Step 3: Address whole body strength

Include compound lifts.

• Squats.

• Deadlifts.

• Split squats.

Strength improves tendon load tolerance and supports hip stability.

Role of hormones and menopause management

Hormone therapy shows mixed evidence in tendon health. Some studies suggest improved collagen synthesis with oestrogen therapy. Clinical decisions require individual assessment.

Adequate protein intake supports tendon repair. Aim for 1.2-1.6 grams per kilogram of body weight daily if you train regularly.

Creatine supplementation may support muscle strength, which improves tendon loading capacity.

When to seek professional care

Consult a physiotherapist or sports medicine clinician if:

• Pain persists beyond three months.

• You experience weakness or gait changes.

• Night pain disrupts sleep consistently.

Ultrasound or MRI confirms diagnosis in persistent cases.

Recovery timeline

Tendon rehabilitation requires patience. Most cases improve within 8-16 weeks with consistent progressive loading.
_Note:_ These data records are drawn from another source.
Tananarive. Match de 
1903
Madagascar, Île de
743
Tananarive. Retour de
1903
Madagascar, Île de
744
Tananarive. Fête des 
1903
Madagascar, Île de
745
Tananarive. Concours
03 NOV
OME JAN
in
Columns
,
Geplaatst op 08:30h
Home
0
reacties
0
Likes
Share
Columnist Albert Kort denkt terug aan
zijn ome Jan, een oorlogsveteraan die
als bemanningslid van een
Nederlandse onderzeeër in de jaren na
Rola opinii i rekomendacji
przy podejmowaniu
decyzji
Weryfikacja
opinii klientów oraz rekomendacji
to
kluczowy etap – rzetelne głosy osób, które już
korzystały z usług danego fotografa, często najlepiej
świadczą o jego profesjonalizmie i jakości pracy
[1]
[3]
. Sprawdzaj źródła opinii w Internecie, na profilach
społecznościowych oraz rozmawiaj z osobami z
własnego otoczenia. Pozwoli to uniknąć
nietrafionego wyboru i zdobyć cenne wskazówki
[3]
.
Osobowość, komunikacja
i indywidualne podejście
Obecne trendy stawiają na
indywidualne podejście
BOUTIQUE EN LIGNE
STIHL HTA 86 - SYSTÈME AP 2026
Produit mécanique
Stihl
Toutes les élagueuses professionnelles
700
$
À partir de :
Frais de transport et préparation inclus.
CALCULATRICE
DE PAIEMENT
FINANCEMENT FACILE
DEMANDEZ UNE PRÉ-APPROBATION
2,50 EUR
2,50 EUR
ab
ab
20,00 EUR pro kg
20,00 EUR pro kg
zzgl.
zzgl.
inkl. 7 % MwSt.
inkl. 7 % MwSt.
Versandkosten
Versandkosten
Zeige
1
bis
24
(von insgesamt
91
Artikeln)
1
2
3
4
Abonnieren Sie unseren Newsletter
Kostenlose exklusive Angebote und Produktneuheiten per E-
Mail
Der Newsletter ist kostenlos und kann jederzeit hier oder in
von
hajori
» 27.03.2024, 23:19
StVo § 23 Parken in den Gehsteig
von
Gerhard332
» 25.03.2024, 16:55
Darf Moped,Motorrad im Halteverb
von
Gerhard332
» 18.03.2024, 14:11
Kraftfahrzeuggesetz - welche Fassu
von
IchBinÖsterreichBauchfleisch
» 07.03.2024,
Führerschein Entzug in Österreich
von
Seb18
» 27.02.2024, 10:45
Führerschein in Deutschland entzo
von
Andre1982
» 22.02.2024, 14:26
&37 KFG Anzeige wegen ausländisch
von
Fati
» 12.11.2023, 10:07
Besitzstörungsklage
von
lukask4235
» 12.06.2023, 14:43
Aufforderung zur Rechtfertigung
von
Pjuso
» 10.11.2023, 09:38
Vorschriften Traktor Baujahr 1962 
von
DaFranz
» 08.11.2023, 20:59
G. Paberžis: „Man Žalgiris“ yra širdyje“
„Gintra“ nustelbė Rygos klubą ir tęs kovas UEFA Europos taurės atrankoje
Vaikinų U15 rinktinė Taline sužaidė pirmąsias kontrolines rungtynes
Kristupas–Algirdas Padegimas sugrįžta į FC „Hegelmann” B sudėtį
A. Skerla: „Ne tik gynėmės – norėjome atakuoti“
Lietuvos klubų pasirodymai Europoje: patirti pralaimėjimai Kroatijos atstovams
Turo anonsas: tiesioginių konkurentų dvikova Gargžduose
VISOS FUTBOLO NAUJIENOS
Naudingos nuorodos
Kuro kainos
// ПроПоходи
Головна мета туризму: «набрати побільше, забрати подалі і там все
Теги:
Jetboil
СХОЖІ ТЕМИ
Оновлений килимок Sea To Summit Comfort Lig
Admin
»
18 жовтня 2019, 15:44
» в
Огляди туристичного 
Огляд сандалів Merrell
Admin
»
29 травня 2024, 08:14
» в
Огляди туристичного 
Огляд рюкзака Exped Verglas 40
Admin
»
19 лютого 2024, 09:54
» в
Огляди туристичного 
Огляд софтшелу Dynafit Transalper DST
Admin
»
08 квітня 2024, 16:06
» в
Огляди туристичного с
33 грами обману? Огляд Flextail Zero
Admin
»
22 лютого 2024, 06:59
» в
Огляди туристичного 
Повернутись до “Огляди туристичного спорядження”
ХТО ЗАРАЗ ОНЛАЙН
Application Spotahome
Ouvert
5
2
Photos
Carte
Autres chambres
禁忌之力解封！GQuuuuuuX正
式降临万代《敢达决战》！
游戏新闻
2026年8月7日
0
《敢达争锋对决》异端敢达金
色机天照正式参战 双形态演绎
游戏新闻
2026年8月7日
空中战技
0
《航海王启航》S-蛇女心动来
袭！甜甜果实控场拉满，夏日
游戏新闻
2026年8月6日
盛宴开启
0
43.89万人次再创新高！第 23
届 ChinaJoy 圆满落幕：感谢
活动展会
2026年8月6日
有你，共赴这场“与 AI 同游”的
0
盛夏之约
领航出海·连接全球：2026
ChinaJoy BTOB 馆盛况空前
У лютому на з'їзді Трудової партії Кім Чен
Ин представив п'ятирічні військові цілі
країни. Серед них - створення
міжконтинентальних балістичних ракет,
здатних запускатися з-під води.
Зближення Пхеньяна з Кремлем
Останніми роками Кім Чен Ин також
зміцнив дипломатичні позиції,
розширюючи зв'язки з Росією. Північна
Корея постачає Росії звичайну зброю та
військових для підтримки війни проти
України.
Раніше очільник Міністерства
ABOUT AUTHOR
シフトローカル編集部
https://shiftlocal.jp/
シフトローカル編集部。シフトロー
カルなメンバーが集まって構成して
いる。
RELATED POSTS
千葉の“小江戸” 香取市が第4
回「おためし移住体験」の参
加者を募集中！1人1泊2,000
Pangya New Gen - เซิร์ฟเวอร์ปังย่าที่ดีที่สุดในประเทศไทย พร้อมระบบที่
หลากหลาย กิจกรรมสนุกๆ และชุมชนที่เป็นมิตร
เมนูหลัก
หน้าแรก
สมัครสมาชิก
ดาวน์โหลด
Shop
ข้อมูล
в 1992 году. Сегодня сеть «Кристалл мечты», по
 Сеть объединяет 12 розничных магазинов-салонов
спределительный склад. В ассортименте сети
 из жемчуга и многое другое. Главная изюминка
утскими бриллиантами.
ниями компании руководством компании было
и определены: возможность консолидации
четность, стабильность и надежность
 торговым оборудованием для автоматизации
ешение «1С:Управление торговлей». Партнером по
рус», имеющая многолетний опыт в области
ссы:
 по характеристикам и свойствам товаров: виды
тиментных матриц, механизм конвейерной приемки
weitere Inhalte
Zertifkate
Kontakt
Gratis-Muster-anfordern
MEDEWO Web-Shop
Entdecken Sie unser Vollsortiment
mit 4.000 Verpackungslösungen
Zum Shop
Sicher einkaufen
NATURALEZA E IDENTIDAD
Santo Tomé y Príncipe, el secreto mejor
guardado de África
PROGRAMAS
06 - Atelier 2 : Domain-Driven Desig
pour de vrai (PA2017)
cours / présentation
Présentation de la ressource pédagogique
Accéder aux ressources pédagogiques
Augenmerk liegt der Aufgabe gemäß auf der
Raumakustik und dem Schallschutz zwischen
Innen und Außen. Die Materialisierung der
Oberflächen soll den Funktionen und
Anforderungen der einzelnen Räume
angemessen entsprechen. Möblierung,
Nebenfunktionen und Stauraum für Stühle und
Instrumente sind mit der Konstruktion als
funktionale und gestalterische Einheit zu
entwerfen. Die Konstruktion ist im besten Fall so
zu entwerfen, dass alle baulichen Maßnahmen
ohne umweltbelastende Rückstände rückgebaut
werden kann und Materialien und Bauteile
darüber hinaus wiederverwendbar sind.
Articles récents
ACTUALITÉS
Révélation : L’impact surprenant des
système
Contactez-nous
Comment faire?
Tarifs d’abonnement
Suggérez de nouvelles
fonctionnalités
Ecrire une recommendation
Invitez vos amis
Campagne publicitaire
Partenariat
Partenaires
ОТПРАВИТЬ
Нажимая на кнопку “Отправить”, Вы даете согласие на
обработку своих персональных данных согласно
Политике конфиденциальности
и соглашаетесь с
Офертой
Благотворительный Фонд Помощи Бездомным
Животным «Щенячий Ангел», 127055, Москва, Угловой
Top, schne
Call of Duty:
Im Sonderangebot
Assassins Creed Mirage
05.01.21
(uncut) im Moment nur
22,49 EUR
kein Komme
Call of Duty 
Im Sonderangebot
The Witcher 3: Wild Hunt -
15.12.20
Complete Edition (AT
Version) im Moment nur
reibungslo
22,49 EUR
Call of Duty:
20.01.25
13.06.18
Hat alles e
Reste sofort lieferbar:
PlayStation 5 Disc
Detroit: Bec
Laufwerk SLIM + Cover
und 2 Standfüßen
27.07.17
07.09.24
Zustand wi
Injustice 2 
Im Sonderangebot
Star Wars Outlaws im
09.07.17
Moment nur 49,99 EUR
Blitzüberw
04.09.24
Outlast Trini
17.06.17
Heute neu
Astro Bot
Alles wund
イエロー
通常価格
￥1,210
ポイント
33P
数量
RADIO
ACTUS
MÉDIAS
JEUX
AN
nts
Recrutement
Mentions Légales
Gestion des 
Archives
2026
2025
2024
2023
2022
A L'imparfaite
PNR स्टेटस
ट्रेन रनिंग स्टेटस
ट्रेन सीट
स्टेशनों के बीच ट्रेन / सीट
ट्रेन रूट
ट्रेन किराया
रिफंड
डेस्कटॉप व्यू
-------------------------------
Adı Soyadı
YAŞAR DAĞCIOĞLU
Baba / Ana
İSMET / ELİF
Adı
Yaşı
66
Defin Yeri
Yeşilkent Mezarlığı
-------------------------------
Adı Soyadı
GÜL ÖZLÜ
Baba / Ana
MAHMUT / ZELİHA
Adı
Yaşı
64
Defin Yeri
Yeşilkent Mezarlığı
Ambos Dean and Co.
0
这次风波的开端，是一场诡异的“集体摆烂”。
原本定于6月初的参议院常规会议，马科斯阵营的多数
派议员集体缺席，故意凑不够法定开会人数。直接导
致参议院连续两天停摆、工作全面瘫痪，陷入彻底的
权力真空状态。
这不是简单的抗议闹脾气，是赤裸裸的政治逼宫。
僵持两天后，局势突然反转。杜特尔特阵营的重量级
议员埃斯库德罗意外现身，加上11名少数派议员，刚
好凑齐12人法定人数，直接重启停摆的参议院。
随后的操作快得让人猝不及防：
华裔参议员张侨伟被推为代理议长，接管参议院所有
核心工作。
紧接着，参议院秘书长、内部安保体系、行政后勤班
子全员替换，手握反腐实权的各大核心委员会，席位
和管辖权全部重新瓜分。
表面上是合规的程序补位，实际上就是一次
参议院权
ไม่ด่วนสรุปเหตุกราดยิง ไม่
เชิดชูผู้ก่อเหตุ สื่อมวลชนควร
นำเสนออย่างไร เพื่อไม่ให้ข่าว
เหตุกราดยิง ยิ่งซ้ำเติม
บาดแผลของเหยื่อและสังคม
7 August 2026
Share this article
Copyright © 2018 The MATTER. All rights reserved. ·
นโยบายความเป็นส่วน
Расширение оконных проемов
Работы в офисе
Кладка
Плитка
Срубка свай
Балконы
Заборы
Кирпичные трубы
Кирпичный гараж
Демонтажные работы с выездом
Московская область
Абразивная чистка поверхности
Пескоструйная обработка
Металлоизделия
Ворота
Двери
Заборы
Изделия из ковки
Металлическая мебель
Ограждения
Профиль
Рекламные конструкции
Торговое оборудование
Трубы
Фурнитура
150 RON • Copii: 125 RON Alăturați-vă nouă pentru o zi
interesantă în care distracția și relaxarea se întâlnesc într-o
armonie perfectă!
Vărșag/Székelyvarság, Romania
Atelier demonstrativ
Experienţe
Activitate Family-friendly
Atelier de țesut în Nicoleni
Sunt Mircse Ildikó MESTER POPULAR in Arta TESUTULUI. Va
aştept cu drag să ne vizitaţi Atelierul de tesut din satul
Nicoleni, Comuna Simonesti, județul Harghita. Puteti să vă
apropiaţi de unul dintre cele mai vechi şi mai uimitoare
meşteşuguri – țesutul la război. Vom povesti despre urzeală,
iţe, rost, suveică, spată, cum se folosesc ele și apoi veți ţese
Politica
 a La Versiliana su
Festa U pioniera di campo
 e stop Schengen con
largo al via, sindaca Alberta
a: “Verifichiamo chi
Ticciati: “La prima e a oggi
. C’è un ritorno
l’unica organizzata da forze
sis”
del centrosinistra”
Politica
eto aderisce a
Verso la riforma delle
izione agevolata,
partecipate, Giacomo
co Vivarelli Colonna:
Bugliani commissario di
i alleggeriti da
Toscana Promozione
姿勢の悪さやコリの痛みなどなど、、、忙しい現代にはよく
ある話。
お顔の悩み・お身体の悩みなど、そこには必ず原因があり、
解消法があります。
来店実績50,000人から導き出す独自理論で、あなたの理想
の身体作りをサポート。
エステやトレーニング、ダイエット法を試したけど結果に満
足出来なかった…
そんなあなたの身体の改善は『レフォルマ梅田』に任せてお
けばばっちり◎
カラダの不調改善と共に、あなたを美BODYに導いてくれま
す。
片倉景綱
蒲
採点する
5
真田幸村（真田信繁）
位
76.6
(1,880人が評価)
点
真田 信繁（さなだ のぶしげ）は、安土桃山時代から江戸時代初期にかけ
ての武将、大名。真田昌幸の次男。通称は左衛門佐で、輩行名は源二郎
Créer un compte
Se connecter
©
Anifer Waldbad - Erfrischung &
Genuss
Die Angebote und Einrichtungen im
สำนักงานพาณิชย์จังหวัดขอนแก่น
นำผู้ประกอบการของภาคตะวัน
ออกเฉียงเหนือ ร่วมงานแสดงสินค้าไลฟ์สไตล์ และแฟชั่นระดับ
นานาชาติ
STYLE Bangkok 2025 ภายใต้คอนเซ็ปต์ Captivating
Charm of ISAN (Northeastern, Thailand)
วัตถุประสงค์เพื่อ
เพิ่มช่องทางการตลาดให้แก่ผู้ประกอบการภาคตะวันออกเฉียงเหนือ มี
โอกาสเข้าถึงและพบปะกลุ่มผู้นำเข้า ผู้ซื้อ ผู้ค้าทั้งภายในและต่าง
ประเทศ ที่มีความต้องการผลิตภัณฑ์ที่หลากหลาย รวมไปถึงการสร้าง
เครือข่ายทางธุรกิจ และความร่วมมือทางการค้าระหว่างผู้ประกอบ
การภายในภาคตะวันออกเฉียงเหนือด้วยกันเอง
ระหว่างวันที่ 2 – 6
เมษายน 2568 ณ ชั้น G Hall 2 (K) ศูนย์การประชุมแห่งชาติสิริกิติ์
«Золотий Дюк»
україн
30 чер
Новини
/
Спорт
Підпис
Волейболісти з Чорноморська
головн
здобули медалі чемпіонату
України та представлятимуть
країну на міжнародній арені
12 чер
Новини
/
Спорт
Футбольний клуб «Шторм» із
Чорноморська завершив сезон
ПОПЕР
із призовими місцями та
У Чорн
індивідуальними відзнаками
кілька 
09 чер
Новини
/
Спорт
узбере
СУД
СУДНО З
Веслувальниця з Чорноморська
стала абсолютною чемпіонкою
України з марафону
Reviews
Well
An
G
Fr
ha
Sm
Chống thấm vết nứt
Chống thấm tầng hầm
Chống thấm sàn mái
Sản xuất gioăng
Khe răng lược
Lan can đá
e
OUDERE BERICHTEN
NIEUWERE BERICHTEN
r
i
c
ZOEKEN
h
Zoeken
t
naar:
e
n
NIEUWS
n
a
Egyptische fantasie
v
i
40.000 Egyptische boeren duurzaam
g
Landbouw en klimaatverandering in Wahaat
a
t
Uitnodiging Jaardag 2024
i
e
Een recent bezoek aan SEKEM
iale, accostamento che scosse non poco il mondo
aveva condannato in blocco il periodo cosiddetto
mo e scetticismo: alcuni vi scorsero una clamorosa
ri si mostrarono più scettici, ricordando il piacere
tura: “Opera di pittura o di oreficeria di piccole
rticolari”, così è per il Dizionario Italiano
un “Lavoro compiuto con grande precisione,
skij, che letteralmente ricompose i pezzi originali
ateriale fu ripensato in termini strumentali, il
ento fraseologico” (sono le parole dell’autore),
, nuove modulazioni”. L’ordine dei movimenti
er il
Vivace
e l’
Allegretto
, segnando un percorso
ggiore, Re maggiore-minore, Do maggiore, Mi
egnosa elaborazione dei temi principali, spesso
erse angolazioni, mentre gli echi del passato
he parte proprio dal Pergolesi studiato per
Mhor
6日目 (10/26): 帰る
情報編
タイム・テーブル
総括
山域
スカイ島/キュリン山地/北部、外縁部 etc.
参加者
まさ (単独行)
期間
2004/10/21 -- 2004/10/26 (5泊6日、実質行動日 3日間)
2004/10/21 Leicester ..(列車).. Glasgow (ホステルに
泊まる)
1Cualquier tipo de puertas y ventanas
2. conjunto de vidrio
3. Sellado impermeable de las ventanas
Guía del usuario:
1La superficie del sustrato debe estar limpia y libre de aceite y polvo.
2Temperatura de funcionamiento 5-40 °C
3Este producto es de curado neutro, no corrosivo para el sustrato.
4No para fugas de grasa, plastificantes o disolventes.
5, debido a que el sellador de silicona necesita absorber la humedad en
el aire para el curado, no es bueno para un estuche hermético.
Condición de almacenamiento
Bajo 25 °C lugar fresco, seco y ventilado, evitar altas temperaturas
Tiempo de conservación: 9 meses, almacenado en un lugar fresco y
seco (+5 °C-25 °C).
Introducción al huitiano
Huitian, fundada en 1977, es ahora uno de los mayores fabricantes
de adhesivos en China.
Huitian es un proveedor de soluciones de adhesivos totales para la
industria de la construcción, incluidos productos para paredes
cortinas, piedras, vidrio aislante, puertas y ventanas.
Avoid repeated corticosteroid injections. Research links repeated injections with poorer long-term tendon outcomes.

Prevention strategies

Protect your hips during menopause.

• Maintain hip abductor strength.

• Increase walking volume gradually.

• Avoid prolonged hip compression positions.

• Maintain a healthy body weight.

• Train with progressive overload.

Frequently Asked Questions

What causes lateral hip pain during menopause?

Hormonal decline reduces tendon resilience. Combined with muscle weakness and load changes, this increases the risk of gluteal tendinopathy.

Is walking good for gluteal tendinopathy?

Walking at tolerable levels supports circulation and load adaptation. Reduce distance if pain increases significantly.

Should you stretch the hip?

Aggressive stretching compresses the tendon against the bone. Focus on strength rather than deep hip adduction stretches.

How long does recovery take?

Most women improve within two to four months with structured rehabilitation and load management.

Does weight gain worsen symptoms?

Higher body mass increases the mechanical load on the hip. Weight management supports recovery and reduces strain.

Gluteal tendinopathy during menopause reflects tendon overload combined with hormonal change. Prioritise progressive strength training. Change compressive positions. Track pain and function weekly. Consistent rehabilitation restores strength and reduces lateral hip pain.